His economic policies are bad for Americans and bad for Brazilians. For…
— Secretary Marco Rubio (@SecRubio) July 16, 2026
Integrantes do governo que analisaram a fala pelo ângulo político disseram que o ataque não surpreendeu. “Rubio combinou o ataque com o bolsonarismo. Nada de novo”, afirmou uma das fontes ouvidas sobre a reação de Brasília.
A ala técnica rebateu a acusação de falta de negociação com números. Foram citadas mais de 30 reuniões no último ano, entre encontros presenciais, conversas virtuais e telefonemas, em níveis presidencial, ministerial e técnico.
Reuniões e Seção 301 entram na resposta brasileira
Somente com Jamieson Greer, representante de Comércio da Casa Branca, e Marco Rubio, o governo brasileiro contabiliza 11 contatos. “Nós sempre tomando a iniciativa”, disse uma fonte oficial ao contestar a versão apresentada pelo secretário americano.
As críticas do governo também miraram a chamada Seção 301, investigação americana que abrangeu comércio digital e serviços de pagamento eletrônico, acordos comerciais com outros países, acesso ao mercado de etanol, proteção à propriedade intelectual, combate à corrupção e desmatamento.
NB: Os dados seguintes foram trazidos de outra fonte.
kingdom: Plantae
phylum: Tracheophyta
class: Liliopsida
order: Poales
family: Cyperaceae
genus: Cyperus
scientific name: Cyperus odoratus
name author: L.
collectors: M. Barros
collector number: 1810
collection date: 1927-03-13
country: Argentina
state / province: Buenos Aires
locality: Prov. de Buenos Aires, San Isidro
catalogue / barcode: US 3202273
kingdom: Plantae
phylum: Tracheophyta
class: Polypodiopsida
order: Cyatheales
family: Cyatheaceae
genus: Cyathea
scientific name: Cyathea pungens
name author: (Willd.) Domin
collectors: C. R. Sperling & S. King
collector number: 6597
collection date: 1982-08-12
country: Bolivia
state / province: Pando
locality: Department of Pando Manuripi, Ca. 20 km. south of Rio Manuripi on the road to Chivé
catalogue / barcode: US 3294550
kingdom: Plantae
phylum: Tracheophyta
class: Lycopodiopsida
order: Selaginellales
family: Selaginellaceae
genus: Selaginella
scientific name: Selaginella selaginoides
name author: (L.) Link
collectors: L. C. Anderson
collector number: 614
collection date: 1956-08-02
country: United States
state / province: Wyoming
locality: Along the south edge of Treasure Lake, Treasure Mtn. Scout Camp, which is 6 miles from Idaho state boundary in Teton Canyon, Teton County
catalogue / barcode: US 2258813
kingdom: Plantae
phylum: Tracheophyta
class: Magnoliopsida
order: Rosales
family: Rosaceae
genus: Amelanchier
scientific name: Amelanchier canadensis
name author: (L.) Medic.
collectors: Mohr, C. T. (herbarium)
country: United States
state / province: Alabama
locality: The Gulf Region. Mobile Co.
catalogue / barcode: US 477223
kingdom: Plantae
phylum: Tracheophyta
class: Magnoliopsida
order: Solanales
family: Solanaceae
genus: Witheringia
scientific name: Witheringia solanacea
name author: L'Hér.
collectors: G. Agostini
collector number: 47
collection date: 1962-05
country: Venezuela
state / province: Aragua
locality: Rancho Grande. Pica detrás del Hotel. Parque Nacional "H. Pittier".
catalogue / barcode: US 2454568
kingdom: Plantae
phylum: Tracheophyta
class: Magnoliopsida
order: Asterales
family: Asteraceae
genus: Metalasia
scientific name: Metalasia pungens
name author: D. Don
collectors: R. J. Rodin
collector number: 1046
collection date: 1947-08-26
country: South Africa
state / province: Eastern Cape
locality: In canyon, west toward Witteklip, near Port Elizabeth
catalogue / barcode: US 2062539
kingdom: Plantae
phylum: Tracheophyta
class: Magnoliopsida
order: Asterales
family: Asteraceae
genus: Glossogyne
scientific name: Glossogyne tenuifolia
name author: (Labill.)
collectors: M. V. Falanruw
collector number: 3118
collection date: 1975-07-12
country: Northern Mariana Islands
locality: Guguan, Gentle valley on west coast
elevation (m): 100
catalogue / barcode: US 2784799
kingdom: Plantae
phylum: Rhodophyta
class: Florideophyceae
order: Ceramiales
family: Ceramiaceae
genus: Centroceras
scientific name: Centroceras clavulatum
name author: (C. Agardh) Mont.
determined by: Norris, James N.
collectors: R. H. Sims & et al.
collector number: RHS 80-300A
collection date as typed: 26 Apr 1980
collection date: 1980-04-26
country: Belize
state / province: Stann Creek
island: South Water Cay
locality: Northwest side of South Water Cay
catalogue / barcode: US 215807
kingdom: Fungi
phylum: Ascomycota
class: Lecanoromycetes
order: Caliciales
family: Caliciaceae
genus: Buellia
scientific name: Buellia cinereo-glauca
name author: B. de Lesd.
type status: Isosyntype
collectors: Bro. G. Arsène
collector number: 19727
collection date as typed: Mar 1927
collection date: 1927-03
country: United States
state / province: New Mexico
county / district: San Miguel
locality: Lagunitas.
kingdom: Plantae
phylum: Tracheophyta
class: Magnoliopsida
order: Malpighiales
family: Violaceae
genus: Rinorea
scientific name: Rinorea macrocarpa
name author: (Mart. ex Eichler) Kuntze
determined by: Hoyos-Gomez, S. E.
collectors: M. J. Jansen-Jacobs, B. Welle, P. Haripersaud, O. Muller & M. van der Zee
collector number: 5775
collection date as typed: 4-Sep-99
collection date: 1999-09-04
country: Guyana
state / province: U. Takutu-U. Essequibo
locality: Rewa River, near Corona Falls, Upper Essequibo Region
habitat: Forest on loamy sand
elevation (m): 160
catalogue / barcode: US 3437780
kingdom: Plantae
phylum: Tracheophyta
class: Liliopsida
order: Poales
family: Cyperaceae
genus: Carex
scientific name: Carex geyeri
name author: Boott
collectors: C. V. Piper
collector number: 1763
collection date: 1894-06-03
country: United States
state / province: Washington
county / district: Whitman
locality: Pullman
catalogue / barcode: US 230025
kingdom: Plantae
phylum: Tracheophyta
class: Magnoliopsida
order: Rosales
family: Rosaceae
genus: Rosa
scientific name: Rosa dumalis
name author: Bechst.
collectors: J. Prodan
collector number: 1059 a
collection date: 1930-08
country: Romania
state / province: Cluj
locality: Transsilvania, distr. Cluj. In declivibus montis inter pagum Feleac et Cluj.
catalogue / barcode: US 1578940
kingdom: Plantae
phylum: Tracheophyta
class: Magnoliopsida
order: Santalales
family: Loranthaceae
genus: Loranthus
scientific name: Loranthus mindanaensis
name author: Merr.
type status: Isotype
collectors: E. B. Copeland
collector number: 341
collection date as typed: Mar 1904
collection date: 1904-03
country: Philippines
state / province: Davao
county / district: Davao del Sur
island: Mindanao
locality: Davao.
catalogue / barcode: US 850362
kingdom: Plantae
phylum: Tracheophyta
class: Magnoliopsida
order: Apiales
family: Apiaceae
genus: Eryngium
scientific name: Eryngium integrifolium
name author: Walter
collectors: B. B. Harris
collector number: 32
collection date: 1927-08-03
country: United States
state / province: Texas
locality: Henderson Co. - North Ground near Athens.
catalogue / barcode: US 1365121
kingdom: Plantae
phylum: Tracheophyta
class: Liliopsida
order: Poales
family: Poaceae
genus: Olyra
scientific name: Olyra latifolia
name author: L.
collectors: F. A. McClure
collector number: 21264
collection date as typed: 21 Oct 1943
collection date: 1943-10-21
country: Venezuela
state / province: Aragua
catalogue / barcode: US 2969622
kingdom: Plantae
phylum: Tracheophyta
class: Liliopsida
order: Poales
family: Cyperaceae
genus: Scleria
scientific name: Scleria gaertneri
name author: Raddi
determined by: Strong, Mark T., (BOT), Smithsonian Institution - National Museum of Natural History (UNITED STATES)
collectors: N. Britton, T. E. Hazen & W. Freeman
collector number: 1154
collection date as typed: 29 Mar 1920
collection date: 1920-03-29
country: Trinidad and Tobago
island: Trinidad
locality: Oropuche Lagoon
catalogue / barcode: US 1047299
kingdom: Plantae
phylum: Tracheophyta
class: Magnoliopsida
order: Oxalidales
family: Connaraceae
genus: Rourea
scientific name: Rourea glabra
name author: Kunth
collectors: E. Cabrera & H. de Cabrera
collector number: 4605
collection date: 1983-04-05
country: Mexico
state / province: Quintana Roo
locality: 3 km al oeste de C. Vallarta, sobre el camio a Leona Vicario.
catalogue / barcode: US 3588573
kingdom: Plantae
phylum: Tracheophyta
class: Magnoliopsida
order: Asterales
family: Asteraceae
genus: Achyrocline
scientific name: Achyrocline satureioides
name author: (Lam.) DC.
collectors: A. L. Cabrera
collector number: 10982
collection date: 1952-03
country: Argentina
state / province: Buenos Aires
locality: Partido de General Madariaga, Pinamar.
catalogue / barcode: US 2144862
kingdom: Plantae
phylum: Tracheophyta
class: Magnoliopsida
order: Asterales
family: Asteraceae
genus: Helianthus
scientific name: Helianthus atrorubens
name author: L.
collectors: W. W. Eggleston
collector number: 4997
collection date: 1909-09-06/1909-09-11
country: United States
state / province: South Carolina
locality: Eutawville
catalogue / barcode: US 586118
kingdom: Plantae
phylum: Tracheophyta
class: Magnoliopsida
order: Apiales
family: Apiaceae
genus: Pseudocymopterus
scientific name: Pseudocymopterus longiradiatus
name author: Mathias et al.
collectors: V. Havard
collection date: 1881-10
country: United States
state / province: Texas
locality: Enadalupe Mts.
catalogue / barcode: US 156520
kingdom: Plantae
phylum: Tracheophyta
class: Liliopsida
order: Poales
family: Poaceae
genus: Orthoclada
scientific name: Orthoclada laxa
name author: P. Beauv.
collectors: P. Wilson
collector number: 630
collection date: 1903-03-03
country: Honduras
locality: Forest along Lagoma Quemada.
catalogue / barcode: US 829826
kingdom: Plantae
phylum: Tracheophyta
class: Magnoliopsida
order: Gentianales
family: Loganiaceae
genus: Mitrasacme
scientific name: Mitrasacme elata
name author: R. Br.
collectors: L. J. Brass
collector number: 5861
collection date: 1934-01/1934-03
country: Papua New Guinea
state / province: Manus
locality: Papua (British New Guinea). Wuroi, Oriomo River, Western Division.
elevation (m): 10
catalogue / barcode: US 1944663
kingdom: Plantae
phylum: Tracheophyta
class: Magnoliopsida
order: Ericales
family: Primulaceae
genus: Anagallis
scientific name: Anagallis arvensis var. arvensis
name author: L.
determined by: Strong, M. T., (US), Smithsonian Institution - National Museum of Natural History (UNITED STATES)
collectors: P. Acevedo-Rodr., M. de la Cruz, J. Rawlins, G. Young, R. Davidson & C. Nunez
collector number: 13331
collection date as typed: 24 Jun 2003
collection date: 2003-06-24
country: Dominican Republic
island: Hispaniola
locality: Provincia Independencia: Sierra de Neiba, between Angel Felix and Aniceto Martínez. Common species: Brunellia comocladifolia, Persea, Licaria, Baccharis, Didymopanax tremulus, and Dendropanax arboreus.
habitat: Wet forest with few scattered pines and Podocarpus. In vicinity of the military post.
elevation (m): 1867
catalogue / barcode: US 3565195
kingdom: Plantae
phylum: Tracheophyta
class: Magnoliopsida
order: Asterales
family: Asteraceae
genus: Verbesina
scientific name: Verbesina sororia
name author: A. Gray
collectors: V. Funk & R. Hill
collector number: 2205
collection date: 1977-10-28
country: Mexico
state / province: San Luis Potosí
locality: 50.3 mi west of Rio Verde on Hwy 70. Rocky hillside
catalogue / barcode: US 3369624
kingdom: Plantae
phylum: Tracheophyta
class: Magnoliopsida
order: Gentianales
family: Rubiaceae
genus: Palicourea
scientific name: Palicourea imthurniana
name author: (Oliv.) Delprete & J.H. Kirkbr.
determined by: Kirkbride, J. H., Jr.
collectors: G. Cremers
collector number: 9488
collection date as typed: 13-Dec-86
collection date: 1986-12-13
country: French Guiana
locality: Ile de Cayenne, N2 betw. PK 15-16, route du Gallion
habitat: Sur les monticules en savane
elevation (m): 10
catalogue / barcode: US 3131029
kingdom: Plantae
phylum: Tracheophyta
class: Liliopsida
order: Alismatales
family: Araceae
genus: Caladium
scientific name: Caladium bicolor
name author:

Fontes oficiais afirmaram que “as denúncias não tinham nem pé nem cabeça”. Na área ambiental, uma delas questionou a base da cobrança americana: “Negociar o que no caso do desmatamento, se reduzimos à metade o desmatamento na Amazônia, entre 2022 e 2025?”
A mesma fonte disse que Washington não apresentou proposta concreta em temas como desmatamento e Pix. “Nunca propuseram nada. No caso do Pix, a mesma coisa”, afirmou. Outro integrante do governo resumiu a avaliação de Brasília: “Como o lado americano não tem argumentos, nunca teve, tudo acaba em política. Tudo sempre foi político”.